Witnessing somewhat of a food revolution, the gaps between vintage retailers and gift shops on this road has been filled by coffee bars, brunch stops and restaurants, all busy putting a Scouse twist on global cuisines.
There are Greek, Italian, Indian, Mexican, Lebanese restaurants to name but a few. There are some fantastic independent cafes which are a pleasure to visit.
I love the Vintage shops such as Soho and Pop boutique both of which sell records. My favourite record shop though is Dig Vinyl which is on the first floor of Resurrection, a cool clothes shop.
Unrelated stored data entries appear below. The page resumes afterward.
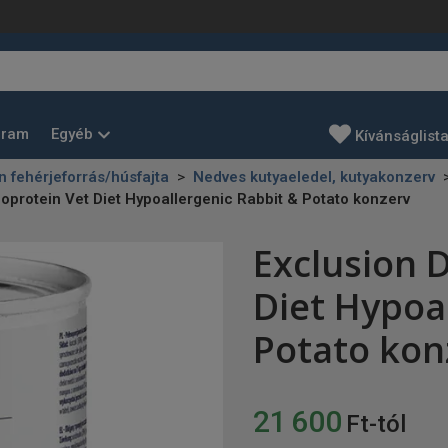
Egyéb
gram
Kívánságlist
n fehérjeforrás/húsfajta
Nedves kutyaeledel, kutyakonzerv
protein Vet Diet Hypoallergenic Rabbit & Potato konzerv
Exclusion 
Diet Hypoa
Potato kon
21 600
Ft-tól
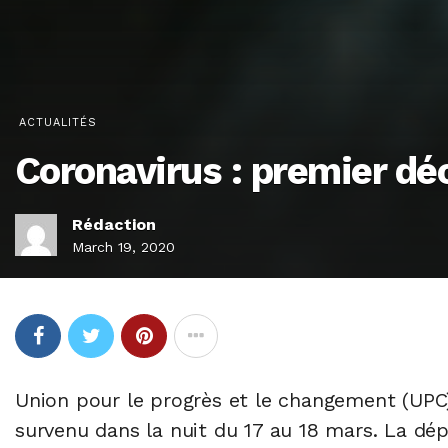
ACTUALITÉS
Coronavirus : premier dé
Rédaction
March 19, 2020
Union pour le progrès et le changement (UP
survenu dans la nuit du 17 au 18 mars. La dé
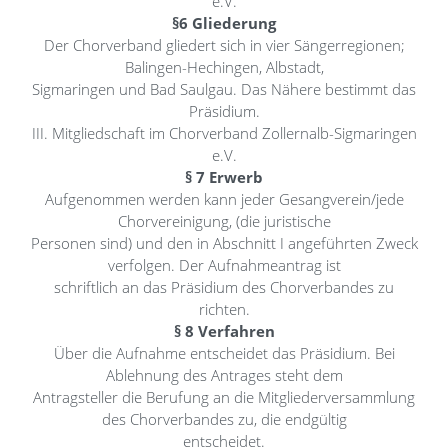
e.V.
§6 Gliederung
Der Chorverband gliedert sich in vier Sängerregionen;
Balingen-Hechingen, Albstadt,
Sigmaringen und Bad Saulgau. Das Nähere bestimmt das
Präsidium.
III. Mitgliedschaft im Chorverband Zollernalb-Sigmaringen
e.V.
§ 7 Erwerb
Aufgenommen werden kann jeder Gesangverein/jede
Chorvereinigung, (die juristische
Personen sind) und den in Abschnitt I angeführten Zweck
verfolgen. Der Aufnahmeantrag ist
schriftlich an das Präsidium des Chorverbandes zu
richten.
§ 8 Verfahren
Über die Aufnahme entscheidet das Präsidium. Bei
Ablehnung des Antrages steht dem
Antragsteller die Berufung an die Mitgliederversammlung
des Chorverbandes zu, die endgültig
entscheidet.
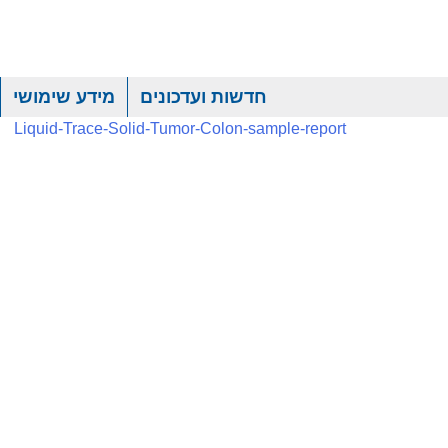
חדשות ועדכונים
מידע שימושי
Liquid-Trace-Solid-Tumor-Colon-sample-report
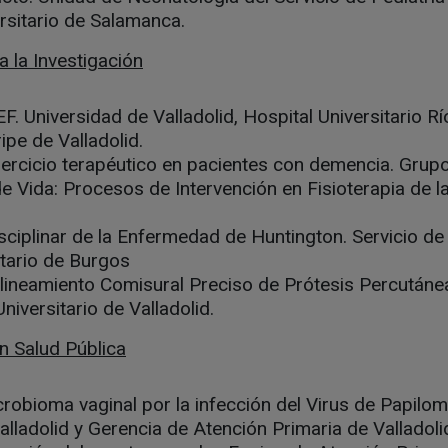
ersitario de Salamanca.
 la Investigación
F. Universidad de Valladolid, Hospital Universitario R
ipe de Valladolid.
ejercicio terapéutico en pacientes con demencia. Grup
de Vida: Procesos de Intervención en Fisioterapia de l
sciplinar de la Enfermedad de Huntington. Servicio de
itario de Burgos
ineamiento Comisural Preciso de Prótesis Percutánea
Universitario de Valladolid.
n Salud Pública
icrobioma vaginal por la infección del Virus de Papil
alladolid y Gerencia de Atención Primaria de Valladol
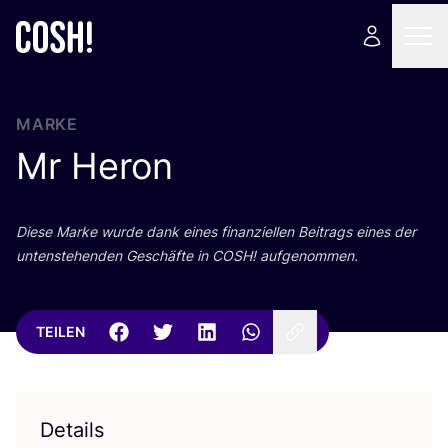
MARKE
Mr Heron
Die­se Mar­ke wur­de dank eines finan­zi­el­len Bei­trags eines der
unten­ste­hen­den Geschäf­te in
COSH
! aufgenommen.
TEILEN
Details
I have picked up some great albums and real bargains at Dig Vinyl.
Bold street also offers a gateway to Concert Square which is one of the cities liveliest nightlife spots. Here you’ll find some of the most popular nightlife venues in the city including McCooleys, Modo, Soho, Fusion, Einstein, Coyote Ugly Saloon, Level and Boston Pool Loft. As you can imagine, this area is for younger people! An alley off Concert Square leads to Seel street which has some cool hotels and some decent bars and restaurants.
For culture buffs there is the Museum of Liverpool on Albert Dock. This is a fantastic place that features both permanent and special exhibits. The museum deals honestly with the part that Liverpool played in the repugnant slave trade as well as celebrating the history of this vibrant city. There is also a Beatles museum on Albert Dock which I have never visited but gets good reviews on Trip advisor. There is also a branch of the Tate gallery on Albert Dock which is high on my to do list.
There are two magnificent cathedrals at each end of Hope Street. The Anglican cathedral is a Gothic masterpiece while the Catholic cathedral is a modernistic building affectionally known to Scousers as Paddy’s Wigwam!!
John Moores University enjoys an excellent reputation in academic circles (I wouldn’t know)
A must do is to take the Ferry across the Mersey. The return journey from Birkenhead is the best as the views of the city skyline and the Liver birds are spectacular. Spoiler alert, you’ll hate the f**k*ng song by the time you get back to dry land!!!
I still want to visit Penny Lane, Strawberry Fields and go for a few beers in Wavertree. I really could write much more. As I scan through this blog I am conscious of the great pubs I have missed, the fantastic statues, the Mersey tunnel. Do yourself a favour and book a few days in Liverpool and check out some of these brilliant places and discover a few of your own. Share them with me and I will visit……. as long as they are not red of course!!!
Ah Tilly i cant bloody wait now. I will be visiting some of these haunts….once you have drawn me a map 🙂 Great post x
By the time youve done all these pubs I’m sure you’ll have long fogotten the results from Goodson park.